This catechism was written for children eight years old and older.  The original purpose was to prepare them for baptism.  Younger children are able to memorize the questions and answers but will probably not have an understanding of the key concepts.  Therefore, you may use the catechism as a teaching tool with a younger child (4 to 7) but remember it will be important to review the instrument as he or she grows older.

Please use this catechism as a tool and not an end in itself. It is presented in question and answer form but should serve as a starting point for conversation with your child rather than something that is merely to be memorized. The given answers are doctrinal and propositional in nature. Our faith is relational and it is in many ways best expressed in stories. Before entering the first grade children should have heard the major stories of the Bible and be able to recognize the major characters and events in the stories. Before a child enters the fourth grade, he or she should be able to tell the major stories of the Bible. Around the age of eight or nine a child begins to be able to understand and value the more abstract order of doctrinal teaching. The stories from which these doctrines are taken (the Bible) should remain the primary source our theology.  Along with the Scriptural stories your child should know your own stories of faith in God.

For most items in the catechism Scripture verses have been given.  Read them with your child.  Remember that discovery is critical to learning. As a general pattern read the question then read the Bible texts and let your child find the answers in the text.  Then read the given answer.  Let your child put the answer in his or her own words.  
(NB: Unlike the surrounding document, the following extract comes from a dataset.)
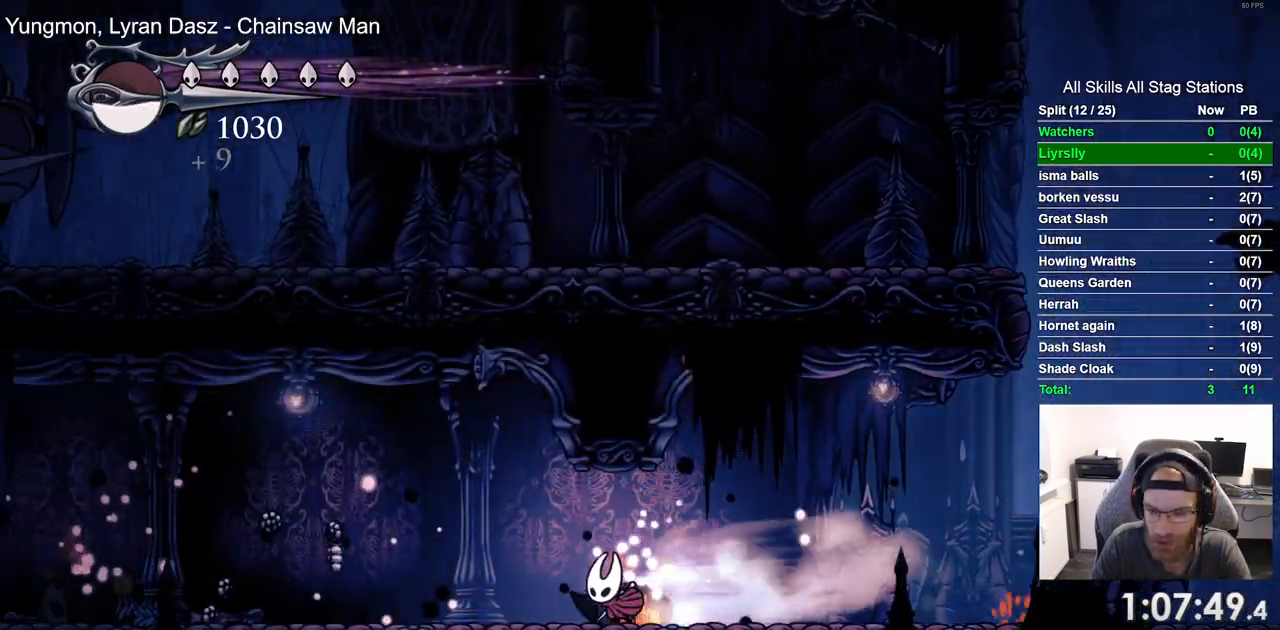
{"dt_ms": 500, "buttons": ["R2"], "left_stick": "center", "right_stick": "center", "events": [[67, "R2", "up"], [400, "R2", "down"]]}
Finally, this is a work in progress.  The answers to questions are not divinely inspired and may be revised as we all work through this the first time or two (or more).
Pastor Jackie

1. What does it mean to be a Christian? 
(Luke 2:11; John 3:16-18; 4:42; Acts 2:36; 5:31; Ephesians 5:23; Philippians 3:20-21; 1 Timothy 1:1; 2 Timothy 1:9-10; Titus 1:4; 2 Peter 1:1, 10-11; 2:20; 3:2, 18; 1 John 4:13-16; Jude 24-25.)
Christians are persons who have believed on Jesus Christ as Lord and Savior. 

[Notes to Parents:

A.  You may wish to talk with your child about the differences between Christian denominations, cults, and other religions.  Please stress the unity of all true believers, show respect for all people regardless of their religion but emphasize there is only one way to eternal life with God -- Jesus Christ.

B.  We accept as our brothers and sisters in Christ everyone who says they know him as Lord and Savior.  They may choose words that are different from those with which we are accustomed (i.e., they may simply say “I am a Christian” rather than “I am a born-again Christian”).  We accept their testimony until their life proves otherwise.]

2. Who is Jesus Christ?
(John 3:16; Colossians 1: 15-20; II Corinthians 4:4; Romans 8:29, 11:35-36; Ephesians 1:9-10)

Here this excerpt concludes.